Bagaimana Noma'S Ren? Makan Redzepi
Pada pertengahan Februari, Chef Ren? Redzepi membungkus pop-up-nya yang ditunggu-tunggu di Mandarin Oriental Tokyo. Lima puluh tujuh ribu orang berada dalam daftar tunggu untuk mencoba versi Jepang dari Noma Copenhagen yang terhormat. Itu sangat sukses, sehingga, ketika tiba saatnya untuk mengemas semuanya, General Manager Mandarin Oriental dengan santai berbaring di jalan masuk, berpura-pura tidak akan membiarkan Redzepi pergi.
Tetapi Redzepi memiliki rencana untuk timnya dalam beberapa hari setelah menjalankan tugas mereka di Tokyo. Untuk memberi penghargaan kepada semua orang atas stres dan kerja keras beberapa minggu sebelumnya, dia menyelenggarakan "Istirahat dan Relaksasi" tiga hari di Hyatt Regency di Kyoto. Tidak ada lagi perhatian media, tidak ada lagi memasak, hanya perayaan singkat. Saya adalah satu-satunya penulis yang hadir.
Termasuk dalam rencana perjalanan: salah satu situs kuil paling terkenal di Jepang, Tenryu-ji. Terletak di distrik Arashiyama, sekitar satu jam di barat Kyoto tengah, kompleks ini adalah situs Warisan Dunia, dan meskipun sebagian besar bangunan asli dihancurkan dalam kebakaran, taman-taman, yang dirancang di 1340 oleh Muso Kokushi, seorang pendeta Zen , sebagian besar tetap sama.
Redzepi memimpin timnya melewati jalan sempit ke puncak bukit kecil, melalui bambu yang bergoyang. Di sisi lain, ada kejutan: Makan siang di Shigetsu, restoran shojin ryori, yang menyajikan hidangan vegetarian berdasarkan prinsip-prinsip lama Buddha.
Dalam banyak hal shojin ryori adalah lambang santapan Kyoto, makanan yang dinikmati para biksu Buddha di festival di dalam kompleks mereka.

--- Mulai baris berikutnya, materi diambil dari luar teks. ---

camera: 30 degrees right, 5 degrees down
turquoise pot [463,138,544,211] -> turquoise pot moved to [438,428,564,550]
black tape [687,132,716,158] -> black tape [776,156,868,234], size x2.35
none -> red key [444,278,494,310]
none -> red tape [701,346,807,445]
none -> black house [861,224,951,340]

Kami diminta untuk mengambil tempat di ruang tatami kecil yang tertutup: Tiga baris panjang dengan sekitar selusin pengaturan tempat berbaris, dan kami menemukan tempat untuk duduk dan berlutut. Dua anak perempuan Redzepi memanjat di atasnya.
Apa yang kami sajikan adalah khas dalam gaya, rasa, dan presentasi, dengan kepatuhan ketat pada cara makan Buddha Zen kuno.

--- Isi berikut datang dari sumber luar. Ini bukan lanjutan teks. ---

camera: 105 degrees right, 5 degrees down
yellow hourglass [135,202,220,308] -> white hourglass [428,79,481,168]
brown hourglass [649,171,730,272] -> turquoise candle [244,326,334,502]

Ada lima rasa: Kan (manis), ka (pahit), kan (asin), san (asam), dan shin (pedas).
Ada lima warna: alias (merah), ao (hijau), ki (kuning), shiro (putih), dan kuro (hitam).
Ada lima cara memasak: niru (didihkan), mus (uap), ageru (goreng), yaku (panggangan), dan nama (mentah).

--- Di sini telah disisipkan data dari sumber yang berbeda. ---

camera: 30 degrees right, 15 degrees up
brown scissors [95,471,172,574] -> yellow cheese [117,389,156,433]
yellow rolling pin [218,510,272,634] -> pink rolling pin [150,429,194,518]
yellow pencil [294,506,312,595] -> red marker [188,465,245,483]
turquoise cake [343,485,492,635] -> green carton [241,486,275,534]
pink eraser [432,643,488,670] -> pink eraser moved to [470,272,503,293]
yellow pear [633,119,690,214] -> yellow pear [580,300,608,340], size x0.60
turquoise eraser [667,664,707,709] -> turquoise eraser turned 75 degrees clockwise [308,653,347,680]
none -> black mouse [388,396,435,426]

Baki pernis pertama memiliki mangkuk kecil yang diisi dengan susu kedelai di bawahnya nyala api kecil memanaskan cairan.
"Tunggu sampai panas," server memberitahu kami.
Saat menghangat, kulit membentuk — yuba. Kami mengabaikan ini dan memakannya dengan sedikit kedelai, dan rasanya lembut dan kuat pada saat bersamaan.
Begitu banyak hidangan tiba: tempel wijen dengan sayuran akar rebus. Sayuran acar. Jamur liar. Perekat gluten. Pakis! Yuzu! Bawang liar!
Untuk setiap hidangan, Redzepi bertanya kepada koki, Takuo Kotani, tentang setiap hidangan: "Saya ingin tahu bagaimana Anda membuat ini?"
Redzepi bertanya tentang akar lotus goreng.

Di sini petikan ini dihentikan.